__TU TAREA__: Según la reseña de Dracula: A Love Tale, ¿quién compuso la banda sonora de la película?

A su lado, Zoë Bleu carga con el papel ingrato y agradecido a la vez: objeto de deseo, promesa de redención y fantasma del pasado, todo en uno. Besson la filma con una devoción casi de viejo Hollywood, entre filtros suaves, encuadres frontales y vestidos imposibles. Hay ecos directos del Drácula de Coppola —la reencarnación, el romance que atraviesa siglos—, pero aquí la película se deja caer sin pudor hacia el culebrón: menos ambigüedad moral, más subrayado emocional y una visión del amor mucho más unilateral.
Una carta de amor al gótico, al exceso y a lo barroco
Visualmente, eso sí, la película es un festín. El director se mueve entre interiores parisinos, palacios, iglesias y paisajes nevados de Finlandia componiendo un continuo de postales góticas difícil de despreciar en pantalla grande. Hay un punto de exceso calculado —luz filtrada, humo, sangre que parece tinta, ralentís constantes— que puede resultar kitsch, pero que encaja con la vocación de folletín hiperbólico que persigue Besson.
La banda sonora de Danny Elfman abraza la misma línea maximalista: temas románticos muy marcados, coros, crescendos a mansalva. No es un trabajo sutil, pero sí eficaz para acompañar una película que vive de los subrayados más que de las elipsis. Cuando imagen y música se alinean, Dracula: A Love Tale roza lo operístico, por momentos más cercana a un gran videoclip gótico que a un drama de época tradicional.
Una narrativa archiconocida
El problema llega cuando se rasca por debajo del barniz. La estructura dramática es sorprendentemente convencional, y las escenas que deberían sostener el peso emocional se resuelven a menudo a base de discursos grandilocuentes y miradas al infinito. El film coquetea con ideas interesantes —la culpa, el fanatismo religioso, la frontera entre amor y obsesión—, pero rara vez se detiene a desarrollarlas: todo pasa rápido, envuelto en un exceso de subrayado visual que no deja espacio al matiz.
También hay decisiones de puesta en escena que van a levantar cejas. Besson llena el relato de imágenes muy teatrales y de un simbolismo casi naïf que algunos leerán como honestidad romántica y otros como pura torpeza. Parte de la crítica francesa ha señalado el tratamiento de los personajes femeninos: el abanico va de la santa etérea al monstruo histérico, con poco espacio intermedio, reforzando un dibujo bastante anticuado de lo femenino que chirría en pleno 2025.
¿Funciona como película de terror? Depende de lo que busques. Si esperas una versión oscura y perturbadora del mito, en la línea de las últimas revisiones de Nosferatu o del terror atmosférico más reciente, probablemente te decepcione: el miedo aquí es decorado, no motor. Hay sangre, criaturas y algún estallido de violencia explícita, pero siempre al servicio del melodrama, nunca de una inquietud sostenida.
En cambio, como fantasía romántica gótica, el conjunto tiene un extraño poder hipnótico. La película se disfruta más si se acepta lo que realmente es: un relato de amor maldito rodado con la desmesura de quien sabe que se la juega a todo o nada. No hay pudor, no hay ironía; hay un director apostando por el gesto grande y la emoción a flor de piel incluso cuando el guion se le escurre entre los dedos.
En el contexto de la filmografía de Besson, Dracula: A Love Tale se siente como una mezcla de ajuste de cuentas y escapismo: recupera el gusto por el artificio colorista de El quinto elemento y la querencia por los personajes desdichados de Dogman.

__REGISTROS PROPORCIONADOS__:
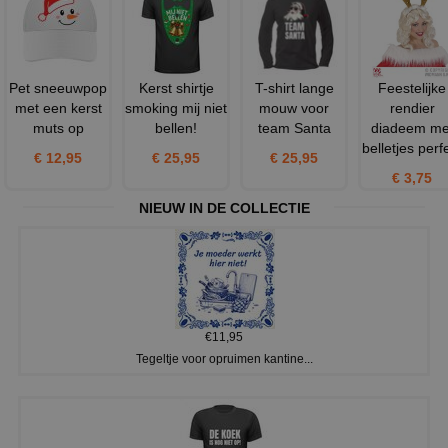
Pet sneeuwpop
Kerst shirtje
T-shirt lange
Feestelijke
met een kerst
smoking mij niet
mouw voor
rendier
muts op
bellen!
team Santa
diadeem me
belletjes perf
€ 12,95
€ 25,95
€ 25,95
€ 3,75
NIEUW IN DE COLLECTIE
€11,95
Tegeltje voor opruimen kantine...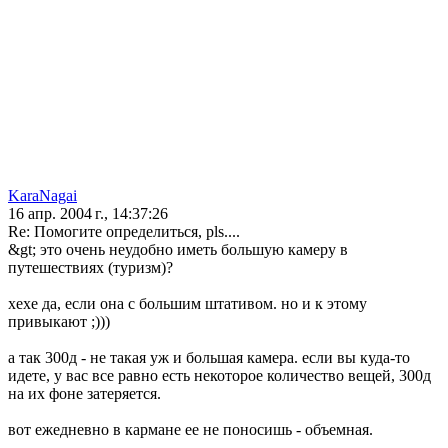
KaraNagai
16 апр. 2004 г., 14:37:26
Re: Помогите определиться, pls....
&gt; это очень неудобно иметь большую камеру в
путешествиях (туризм)?
хехе да, если она с большим штативом. но и к этому
привыкают ;)))
а так 300д - не такая уж и большая камера. если вы куда-то
идете, у вас все равно есть некоторое количество вещей, 300д
на их фоне затеряется.
вот ежедневно в кармане ее не поносишь - объемная.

__PROBLEMA RESUELTO__: La banda sonora es de Danny Elfman.